13. Februar Georges Simenon 95. Geburtstag

* 13. 2. 1903 Lüttich

† 4. 9. 1989 Lausanne

Georges Simenon (Pseudonym G. Sim) - belgischer Schriftsteller französischer Sprache. Als Journalist unternahm er zahlreiche Reisen. Weltbekannt wurde er durch seine Kriminalromane um die Gestalt des Kommissars Maigret, in denen die Charakterzeichnung und die psychologische Analyse (Erforschung der zur Tat führenden Motive und Umstände, die einen Normalbürger zum Verbrecher werden lassen) und nicht das moralische Urteil im Vordergrund stehen. Seine Krimis - er schrieb rund 200 - versuchen, die Mißstände der Gesellschaft aufzudecken. Simenon verfaßte auch psychologische Romane mit ausgezeichneten Milieuschilderungen sowie autobiographische Arbeiten, Reiseberichte und Reportagen.

17. Februar Molière 325. Todestag

* 15. 1. 1622 Paris

† 17. 2. 1673 Paris

Molière (eigentlich Jean Baptiste Poquelin, nannte sich seit 1644 Molière) - französischer Komödiendichter, Schauspieler und Theaterleiter. Molière gilt als Begründer der klassischen französischen Komödie. Er schrieb klassische Komödien, tolle Farcen, Prosakomödien, außerdem Stücke zur Unterhaltung des Hofes mit Gesangs- und Balletteinlagen. Die bedeutendsten seiner 32 erhaltenen Komödien sind Tartuffe, Die köstliche Lächerlichkeit, Don Juan, Der Menschenfeind, Der Geizige, Die gelehrten Frauen sowie Der eingebildete Kranke. Seine Stücke beziehen sich auf Zustände der zeitgenössischen Gesellschaft, charakterisieren mit konkreten Einzelfällen allgemeine menschliche Grundschwächen wie Geiz, Heuchelei, Egoismus, Dünkel und Hypochondrie und sind deshalb von überzeitlicher Gültigkeit. Allen Stücken zugrunde liegt Molières ausgeprägter Sinn für das Echte, Maßvolle, Vernünftige und insofern den Gesetzen der Natur Gemäße. Die Komik umfaßt die ganze Skala zwischen derber primitiver Heiterkeit und Verhaltenheit; sie entsteht dadurch, daß Personen der Natur zuwiderhandeln. Molière bekämpft diese Personen, deren Verhalten Umwelt und Gesellschaft schädigt, indem er sie der Lächerlichkeit preisgibt.
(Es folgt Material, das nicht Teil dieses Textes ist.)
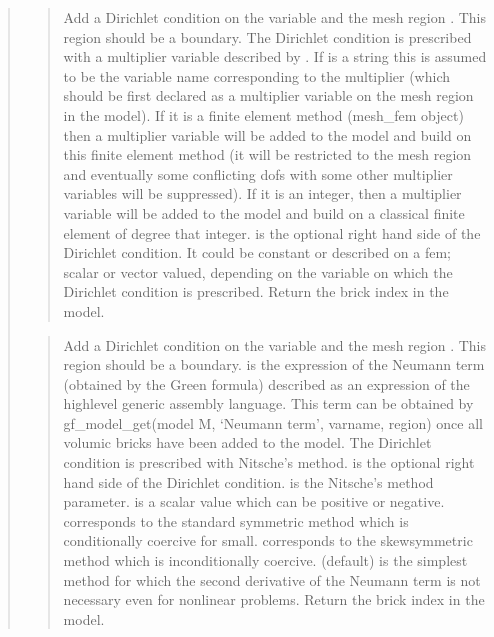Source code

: \documentclass[a4paper,11pt,english]{sphinxmanual}
\begin{document}
\begin{quote}
\sphinxAtStartPar
{}
\begin{quote}

\sphinxAtStartPar
Add a Dirichlet condition on the variable  and the mesh
region . This region should be a boundary. The Dirichlet
condition is prescribed with a multiplier variable described by
. If  is a string this is assumed
to be the variable name corresponding to the multiplier (which should be
first declared as a multiplier variable on the mesh region in the model).
If it is a finite element method (mesh\_fem object) then a multiplier
variable will be added to the model and build on this finite element
method (it will be restricted to the mesh region  and eventually
some conflicting dofs with some other multiplier variables will be
suppressed). If it is an integer, then a  multiplier variable will be
added to the model and build on a classical finite element of degree
that integer.  is the optional right hand side of  the
Dirichlet condition. It could be constant or described on a fem; scalar
or vector valued, depending on the variable on which the Dirichlet
condition is prescribed. Return the brick index in the model.
\end{quote}

\sphinxAtStartPar
{}
\begin{quote}

\sphinxAtStartPar
Add a Dirichlet condition on the variable  and the mesh
region . This region should be a boundary. 
is the expression of the Neumann term (obtained by the Green formula)
described as an expression of the high\sphinxhyphen{}level
generic assembly language. This term can be obtained by
gf\_model\_get(model M, ‘Neumann term’, varname, region) once all volumic bricks have
been added to the model. The Dirichlet
condition is prescribed with Nitsche’s method.  is the optional
right hand side of the Dirichlet condition.  is the
Nitsche’s method parameter.  is a scalar value which can be
positive or negative.  corresponds to the standard symmetric
method which is conditionally coercive for   small.
 corresponds to the skew\sphinxhyphen{}symmetric method which is
inconditionally coercive.  (default) is the simplest method
for which the second derivative of the Neumann term is not necessary
even for nonlinear problems. Return the brick index in the model.
\end{quote}


\end{quote}
\end{document}
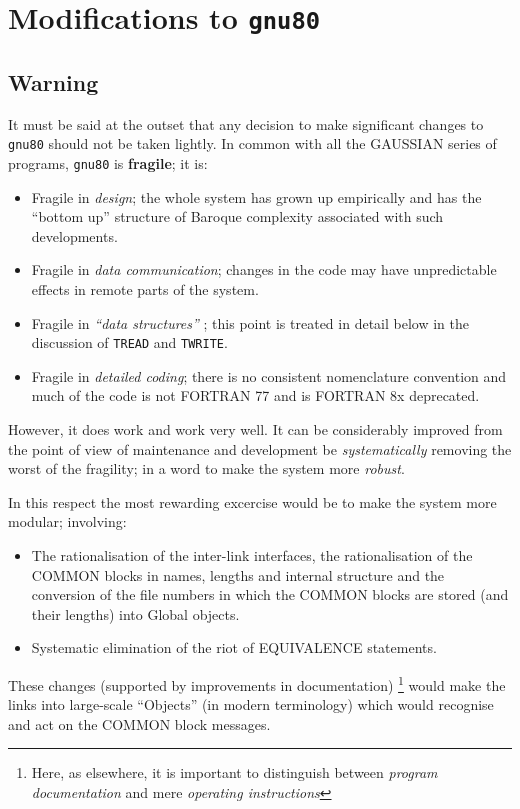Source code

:\chapter{\sf Modifications to {\tt gnu80}}
\section{\sf Warning}
It must be said at the outset that any decision to make
significant changes to {\tt gnu80} should not be taken lightly.
In common with all the GAUSSIAN series of programs, {\tt gnu80}
is {\bf fragile}; it  is:
\begin{itemize}
\item Fragile in {\em design}; the whole system has grown up
empirically and has the  ``bottom up'' structure
of Baroque complexity associated with such developments.
\item Fragile in {\em data communication}; changes in the code
may have unpredictable effects in remote parts of the system.
\item Fragile in  {\em ``data structures'' }; this point
is treated in detail below in the discussion of {\tt TREAD} and
{\tt TWRITE}.
\item Fragile in {\em detailed coding}; there is no consistent
nomenclature convention and much of the code is not FORTRAN 77
and is FORTRAN 8x deprecated.
\end{itemize}

However, it does work and work very well. It can be considerably
improved from the point of view of maintenance and development be
{\em systematically} removing the worst of the fragility; in a word
to make the system more {\em robust}.

In this  respect the most rewarding excercise would be to make the
system more modular; involving:
\begin{itemize}
\item The rationalisation of the inter-link interfaces, the
rationalisation of the COMMON blocks in names, lengths and
internal structure and the conversion of the file numbers in which
the COMMON blocks are stored (and their lengths) into Global
objects.
\item Systematic elimination of the riot of EQUIVALENCE statements.
\end{itemize}
These changes (supported by improvements in documentation)
\footnote{
Here, as elsewhere, it is important to distinguish between
{\em program documentation} and mere {\em operating instructions}
}
would make the links into large-scale ``Objects''
(in modern terminology) which would recognise and act on the 
COMMON block messages.

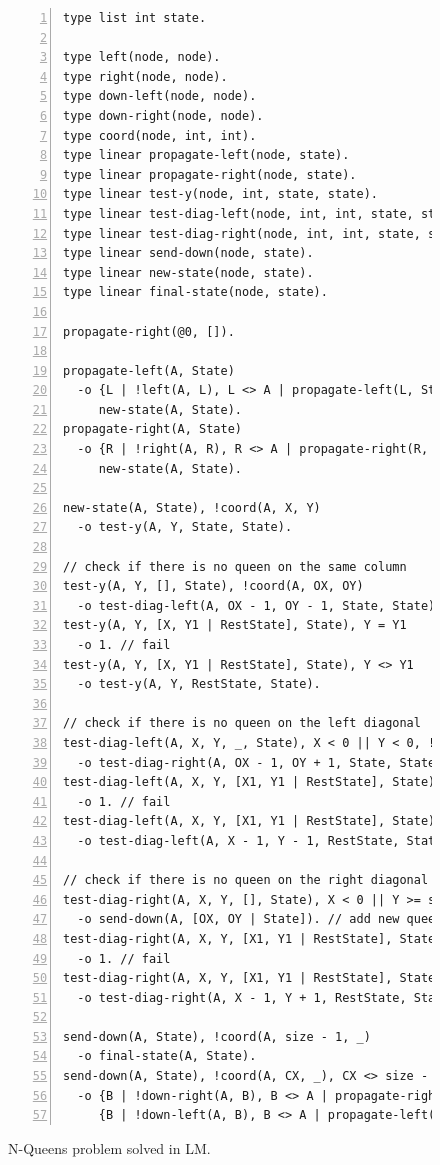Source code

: \begin{figure}[h!]
\begin{Verbatim}[numbers=left,fontsize=\scriptsize]
type list int state.

type left(node, node).
type right(node, node).
type down-left(node, node).
type down-right(node, node).
type coord(node, int, int).
type linear propagate-left(node, state).
type linear propagate-right(node, state).
type linear test-y(node, int, state, state).
type linear test-diag-left(node, int, int, state, state).
type linear test-diag-right(node, int, int, state, state).
type linear send-down(node, state).
type linear new-state(node, state).
type linear final-state(node, state).

propagate-right(@0, []).

propagate-left(A, State)
  -o {L | !left(A, L), L <> A | propagate-left(L, State)},
     new-state(A, State).
propagate-right(A, State)
  -o {R | !right(A, R), R <> A | propagate-right(R, State)},
     new-state(A, State).

new-state(A, State), !coord(A, X, Y)
  -o test-y(A, Y, State, State).

// check if there is no queen on the same column
test-y(A, Y, [], State), !coord(A, OX, OY)
  -o test-diag-left(A, OX - 1, OY - 1, State, State).
test-y(A, Y, [X, Y1 | RestState], State), Y = Y1
  -o 1. // fail
test-y(A, Y, [X, Y1 | RestState], State), Y <> Y1
  -o test-y(A, Y, RestState, State).

// check if there is no queen on the left diagonal
test-diag-left(A, X, Y, _, State), X < 0 || Y < 0, !coord(A, OX, OY)
  -o test-diag-right(A, OX - 1, OY + 1, State, State).
test-diag-left(A, X, Y, [X1, Y1 | RestState], State), X = X1, Y = Y1
  -o 1. // fail
test-diag-left(A, X, Y, [X1, Y1 | RestState], State), X <> X1 || Y <> Y1
  -o test-diag-left(A, X - 1, Y - 1, RestState, State).

// check if there is no queen on the right diagonal
test-diag-right(A, X, Y, [], State), X < 0 || Y >= size, !coord(A, OX, OY)
  -o send-down(A, [OX, OY | State]). // add new queen
test-diag-right(A, X, Y, [X1, Y1 | RestState], State), X = X1, Y = Y1
  -o 1. // fail
test-diag-right(A, X, Y, [X1, Y1 | RestState], State), X <> X1 || Y <> Y1
  -o test-diag-right(A, X - 1, Y + 1, RestState, State).

send-down(A, State), !coord(A, size - 1, _)
  -o final-state(A, State).
send-down(A, State), !coord(A, CX, _), CX <> size - 1
  -o {B | !down-right(A, B), B <> A | propagate-right(B, State)},
     {B | !down-left(A, B), B <> A | propagate-left(B, State)}.
\end{Verbatim}
  \caption{N-Queens problem solved in LM.}
  \label{coordination:code:nqueens}
\end{figure}

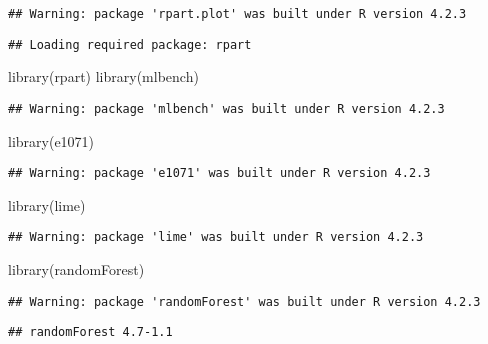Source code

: \documentclass[
]{article}
\newenvironment{Shaded}{\begin{snugshade}}{\end{snugshade}}
\newcommand{\FunctionTok}[1]{\textcolor[rgb]{0.00,0.00,0.00}{#1}}
\newcommand{\NormalTok}[1]{#1}
\begin{document}
\begin{verbatim}
## Warning: package 'rpart.plot' was built under R version 4.2.3
\end{verbatim}

\begin{verbatim}
## Loading required package: rpart
\end{verbatim}

\begin{Shaded}
\begin{Highlighting}[]
\FunctionTok{library}\NormalTok{(rpart)}
\FunctionTok{library}\NormalTok{(mlbench)}
\end{Highlighting}
\end{Shaded}

\begin{verbatim}
## Warning: package 'mlbench' was built under R version 4.2.3
\end{verbatim}

\begin{Shaded}
\begin{Highlighting}[]
\FunctionTok{library}\NormalTok{(e1071)}
\end{Highlighting}
\end{Shaded}

\begin{verbatim}
## Warning: package 'e1071' was built under R version 4.2.3
\end{verbatim}

\begin{Shaded}
\begin{Highlighting}[]
\FunctionTok{library}\NormalTok{(lime)}
\end{Highlighting}
\end{Shaded}

\begin{verbatim}
## Warning: package 'lime' was built under R version 4.2.3
\end{verbatim}

\begin{Shaded}
\begin{Highlighting}[]
\FunctionTok{library}\NormalTok{(randomForest)}
\end{Highlighting}
\end{Shaded}

\begin{verbatim}
## Warning: package 'randomForest' was built under R version 4.2.3
\end{verbatim}

\begin{verbatim}
## randomForest 4.7-1.1
\end{verbatim}
\end{document}
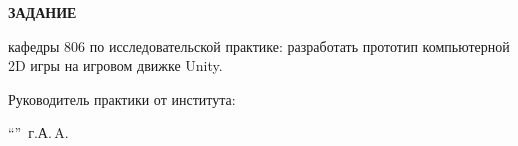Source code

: \begin{center}
\bfseries{\large ЗАДАНИЕ}
\end{center}

кафедры 806 по исследовательской практике: разработать прототип компьютерной 2D игры на игровом движке Unity.

\vspace*{\fill}
Руководитель практики от института:

\vspace{5pt}
\enquote{\hspace{0.5cm}}  \the\year\,г. А.\,A. 
\pagebreak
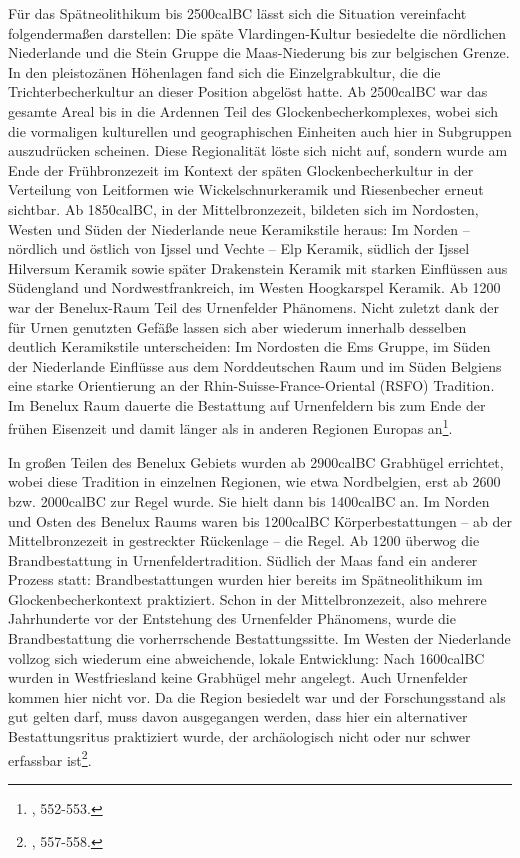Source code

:\documentclass[openany,twoside,twocolumn]{book}
\let\rmarkdownfootnote\footnote%
\def\footnote{\protect\rmarkdownfootnote}
\begin{document}
Für das Spätneolithikum bis 2500calBC lässt sich die Situation
vereinfacht folgendermaßen darstellen: Die späte Vlardingen-Kultur
besiedelte die nördlichen Niederlande und die Stein Gruppe die
Maas-Niederung bis zur belgischen Grenze. In den pleistozänen Höhenlagen
fand sich die Einzelgrabkultur, die die Trichterbecherkultur an dieser
Position abgelöst hatte. Ab 2500calBC war das gesamte Areal bis in die
Ardennen Teil des Glockenbecherkomplexes, wobei sich die vormaligen
kulturellen und geographischen Einheiten auch hier in Subgruppen
auszudrücken scheinen. Diese Regionalität löste sich nicht auf, sondern
wurde am Ende der Frühbronzezeit im Kontext der späten
Glockenbecherkultur in der Verteilung von Leitformen wie
Wickelschnurkeramik und Riesenbecher erneut sichtbar. Ab 1850calBC, in
der Mittelbronzezeit, bildeten sich im Nordosten, Westen und Süden der
Niederlande neue Keramikstile heraus: Im Norden -- nördlich und östlich
von Ijssel und Vechte -- Elp Keramik, südlich der Ijssel Hilversum
Keramik sowie später Drakenstein Keramik mit starken Einflüssen aus
Südengland und Nordwestfrankreich, im Westen Hoogkarspel Keramik. Ab
1200 war der Benelux-Raum Teil des Urnenfelder Phänomens. Nicht zuletzt
dank der für Urnen genutzten Gefäße lassen sich aber wiederum innerhalb
desselben deutlich Keramikstile unterscheiden: Im Nordosten die Ems
Gruppe, im Süden der Niederlande Einflüsse aus dem Norddeutschen Raum
und im Süden Belgiens eine starke Orientierung an der
Rhin-Suisse-France-Oriental (RSFO) Tradition. Im Benelux Raum dauerte
die Bestattung auf Urnenfeldern bis zum Ende der frühen Eisenzeit und
damit länger als in anderen Regionen Europas an\footnote{\textcite{fokkens_bronze_2013},
  552-553.}.

In großen Teilen des Benelux Gebiets wurden ab 2900calBC Grabhügel
errichtet, wobei diese Tradition in einzelnen Regionen, wie etwa
Nordbelgien, erst ab 2600 bzw. 2000calBC zur Regel wurde. Sie hielt dann
bis 1400calBC an. Im Norden und Osten des Benelux Raums waren bis
1200calBC Körperbestattungen -- ab der Mittelbronzezeit in gestreckter
Rückenlage -- die Regel. Ab 1200 überwog die Brandbestattung in
Urnenfeldertradition. Südlich der Maas fand ein anderer Prozess statt:
Brandbestattungen wurden hier bereits im Spätneolithikum im
Glockenbecherkontext praktiziert. Schon in der Mittelbronzezeit, also
mehrere Jahrhunderte vor der Entstehung des Urnenfelder Phänomens, wurde
die Brandbestattung die vorherrschende Bestattungssitte. Im Westen der
Niederlande vollzog sich wiederum eine abweichende, lokale Entwicklung:
Nach 1600calBC wurden in Westfriesland keine Grabhügel mehr angelegt.
Auch Urnenfelder kommen hier nicht vor. Da die Region besiedelt war und
der Forschungsstand als gut gelten darf, muss davon ausgegangen werden,
dass hier ein alternativer Bestattungsritus praktiziert wurde, der
archäologisch nicht oder nur schwer erfassbar ist\footnote{\textcite{fokkens_bronze_2013},
  557-558.}.
\end{document}
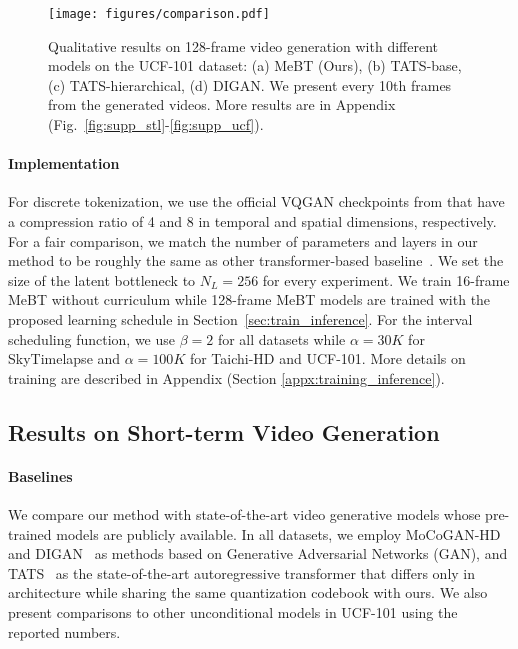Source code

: \documentclass[10pt,twocolumn,letterpaper]{article}
\begin{document}
\begin{figure*}[!ht]
    \begin{minipage}{\textwidth}
    \centering
    \texttt{[image: figures/comparison.pdf]} \vspace{-0.5cm}
\captionsetup{type=figure}
    \vspace{-0.2cm}
    \caption{Qualitative results on 128-frame video generation with different models on the UCF-101 dataset: (a) MeBT (Ours), (b) TATS-base, (c) TATS-hierarchical, (d) DIGAN. 
We present every 10th frames from the generated videos.
More results are in Appendix (Fig.~\ref{fig:supp_stl}-\ref{fig:supp_ucf}).
    }
    \label{fig:longterm_qualitative}
    \end{minipage}
    \vspace{-0.6cm}
\end{figure*}
\vspace{-0.4cm}
\paragraph{Implementation}
For discrete tokenization, we use the official VQGAN checkpoints from \cite{TATS} that have a compression ratio of 4 and 8 in temporal and spatial dimensions, respectively.
For a fair comparison, we match the number of parameters and layers in our method to be roughly the same as other transformer-based baseline~\cite{TATS}.
We set the size of the latent bottleneck to $N_L=256$ for every experiment.
We train 16-frame MeBT without curriculum while 128-frame MeBT models are trained with the proposed learning schedule in Section~\ref{sec:train_inference}. 
For the interval scheduling function, we use $\beta = 2$ for all datasets while $\alpha = 30K$ for SkyTimelapse and $\alpha = 100K$ for Taichi-HD and UCF-101. 
More details on training are described in Appendix (Section \ref{appx:training_inference}).

\subsection{Results on Short-term Video Generation}
\paragraph{Baselines}
We compare our method with state-of-the-art video generative models whose pre-trained models are publicly available.
In all datasets, we employ MoCoGAN-HD~\cite{MoCoGAN-HD} and DIGAN~\cite{DIGAN} as methods based on Generative Adversarial Networks (GAN), and TATS~\cite{TATS} as the state-of-the-art autoregressive transformer that differs only in architecture while sharing the same quantization codebook with ours.
We also present comparisons to other unconditional models in UCF-101 using the reported numbers.
\end{document}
21. Februar Raymond Queneau 95. Geburtstag

* 21. 2. 1903 Le Havre

† 25. 10. 1976 Neuilly-sur-Seine bei Paris

Raymond Queneau - französischer Schriftsteller und Sprachwissenschaftler. Anfangs Surrealist, gehörte er zu den Begründern des „Oulipo“ (Ouvroir de littérature potentielle), einer internationalen Vereinigung an formalen Experimenten besonders interessierter Schriftsteller. Seine Romane sind nach formalen Regeln - der Mathematik und der Linguistik entlehnt - konstruiert. Queneau war auch ein Meister der literarischen Nachahmung, etwa in Form der Parodie oder der Glosse; auch hier werden literarische Inhalte formalen Regeln unterworfen. Am deutlichsten wird dieses Gestaltungsprinzip in den Stilübungen, in denen Queneau dieselbe alltägliche Begebenheit in 99 Variationen erzählt. Auch sein übriges Werk ist weitgehend beherrscht von humorvoller oder ironisch-grotesker Überspielung existentieller Sinnlosigkeit und Leere. Bekannt von ihm sind vor allem Der Flug des Ikarus, Die kleinen Geschäfte des Monsieur Brabbant, Mein Freund Pierrot, Ein strenger Winter sowie Zazie in der Metro. Den Roman Man ist immer zu gut zu den Frauen veröffentlichte er unter dem Pseudonym Sally Mara.

25. Februar Tennessee Williams 15. Todestag

* 26. 3. 1911 Columbus (Mississippi)

† 25. 2. 1983 New York

Tennessee Williams (eigentlich Thomas Lanier Williams) - amerikanischer Dramatiker. Bekannt wurde er mit dem Drama Die Glasmenagerie über die in Traumwelten und Lebensängsten gefangenen Mitglieder einer Südstaatenfamilie sowie mit Endstation Sehnsucht, dessen realistische Darstellung von neurotischem Zerfall und gewaltsamer Triebhaftigkeit Aufsehen erregte. In diesen sowie in zahlreichen weiteren, oftmals erfolgreich verfilmten Stücken gestaltete Williams das tragische Scheitern der Sehnsucht nach Glück, Liebe, menschlichem Kontakt und sinnlicher Erfüllung. Psychische Deformationen, familiäre Verstrickungen, Kommunikationsunfähigkeit, unterdrückte oder sich in Gewalt entladende Sexualität, Selbstzerstörung und Lebensuntüchtigkeit gelten ihm als unabwendbare Bedrohungen. Williams verfaßte auch Gedichte, Erzählungen, Romane und Essays. Bekannt sind auch Die Nacht des Leguan, Die tätowierte Rose, Die Katze auf dem heißen Blechdach, Mrs. Stone und ihr römischer Frühling und seine Memoiren.

26. Februar Hermann Lenz 85. Geburtstag

* 26. 2. 1913 Stuttgart

Hermann Lenz - deutscher Erzähler und Lyriker, lebt seit 1976 in München. Bekannt wurde er mit dem Roman Nachmittag einer Dame (1961). Kennzeichnend für sein stark autobiographisch bestimmtes Werk ist der Wunsch nach Bewahrung einer abgeklärten, leisen, inneren Welt. In den bisher sieben autobiographischen Romanen ist Lenz' literarisches Alter ego („das andere Ich“), der Schriftsteller Eugen Rapp, die aus unterschiedlichen Perspektiven geschilderte Hauptfigur: Verlassene Zimmer (1966), Andere Tage (1968), Neue Zeit (1975), Tagebuch vom Überleben und Leben (1978), Ein Fremdling (1983), Der Wanderer (1986) und Seltsamer Abschied (1988). Weitere Romane sind Der russische Regenbogen, Der Kutscher und der Wap.